═════ Excerpted data

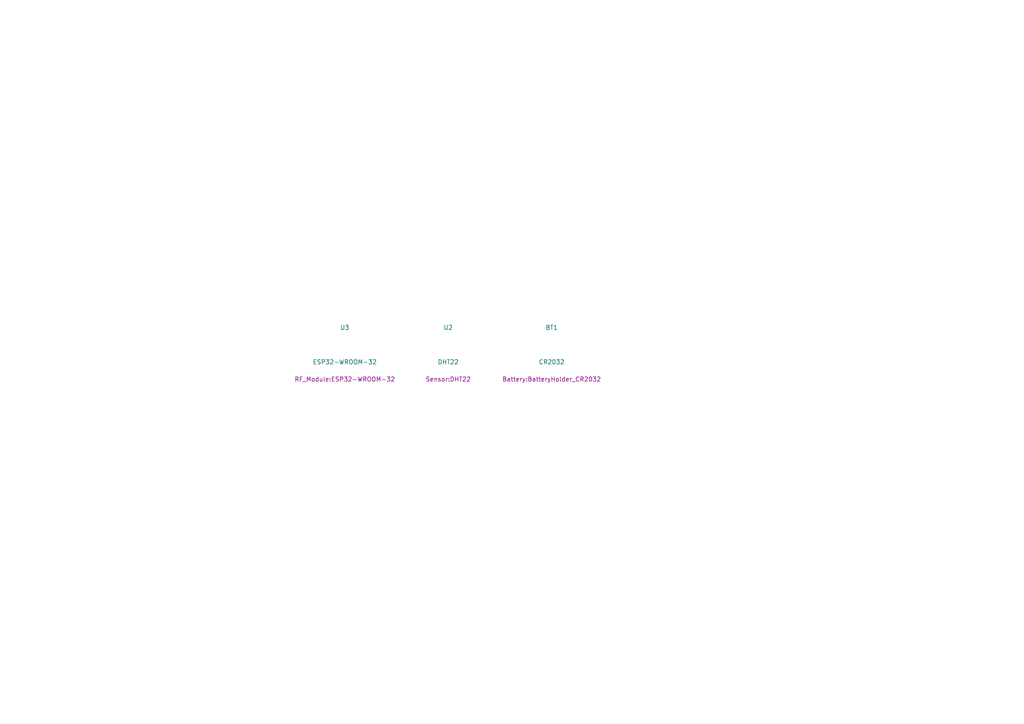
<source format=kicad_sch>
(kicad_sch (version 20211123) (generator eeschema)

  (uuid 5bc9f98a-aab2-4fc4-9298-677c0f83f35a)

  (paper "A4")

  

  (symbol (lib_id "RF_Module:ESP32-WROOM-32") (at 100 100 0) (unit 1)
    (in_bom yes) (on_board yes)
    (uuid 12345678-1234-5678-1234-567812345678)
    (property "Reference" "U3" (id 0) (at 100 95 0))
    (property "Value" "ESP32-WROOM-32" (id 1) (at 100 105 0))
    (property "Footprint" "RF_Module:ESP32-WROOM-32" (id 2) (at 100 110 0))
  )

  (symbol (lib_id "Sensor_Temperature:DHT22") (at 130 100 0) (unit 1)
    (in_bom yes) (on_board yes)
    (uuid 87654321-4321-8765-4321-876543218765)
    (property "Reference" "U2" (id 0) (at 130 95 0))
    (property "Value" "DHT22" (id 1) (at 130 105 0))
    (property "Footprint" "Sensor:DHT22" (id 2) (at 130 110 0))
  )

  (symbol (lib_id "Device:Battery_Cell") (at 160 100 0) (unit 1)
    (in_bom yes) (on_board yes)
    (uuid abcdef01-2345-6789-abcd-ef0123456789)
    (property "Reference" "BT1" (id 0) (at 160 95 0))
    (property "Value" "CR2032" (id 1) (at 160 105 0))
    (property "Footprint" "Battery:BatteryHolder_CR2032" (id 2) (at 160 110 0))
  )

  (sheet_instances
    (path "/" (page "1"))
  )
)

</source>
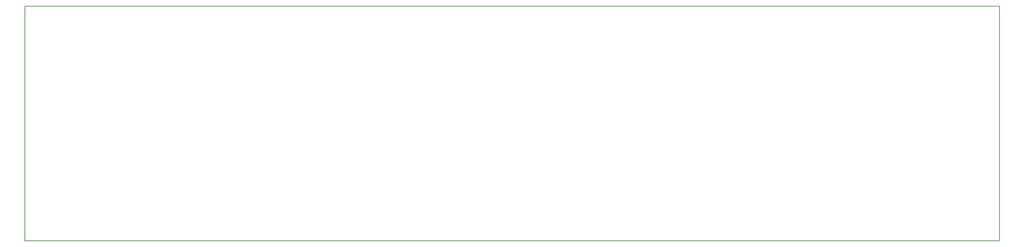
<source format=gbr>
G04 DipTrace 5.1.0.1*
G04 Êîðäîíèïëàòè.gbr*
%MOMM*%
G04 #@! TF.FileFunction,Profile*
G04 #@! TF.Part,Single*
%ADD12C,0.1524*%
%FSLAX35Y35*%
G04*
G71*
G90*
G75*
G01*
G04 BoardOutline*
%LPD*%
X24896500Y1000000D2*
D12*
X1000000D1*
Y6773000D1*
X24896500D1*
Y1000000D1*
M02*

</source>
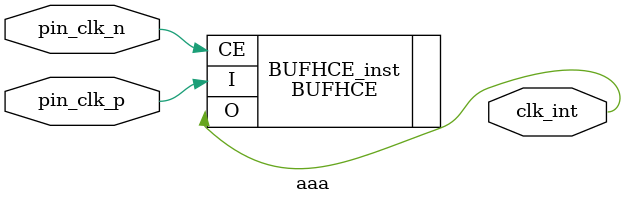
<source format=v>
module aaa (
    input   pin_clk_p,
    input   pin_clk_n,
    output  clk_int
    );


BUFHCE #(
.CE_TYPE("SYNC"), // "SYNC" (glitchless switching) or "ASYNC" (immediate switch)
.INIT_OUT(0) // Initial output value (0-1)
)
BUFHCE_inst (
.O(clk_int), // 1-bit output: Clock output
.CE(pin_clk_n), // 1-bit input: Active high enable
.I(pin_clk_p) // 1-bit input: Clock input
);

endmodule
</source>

══════════

Begin with the line that contains "output value (0-1)" and end with the last line of the records; set down every line in that span exactly, and nothing else.

• [Answer section]
.INIT_OUT(0) // Initial output value (0-1)
)
BUFHCE_inst (
.O(clk_int), // 1-bit output: Clock output
.CE(pin_clk_n), // 1-bit input: Active high enable
.I(pin_clk_p) // 1-bit input: Clock input
);

endmodule
</source>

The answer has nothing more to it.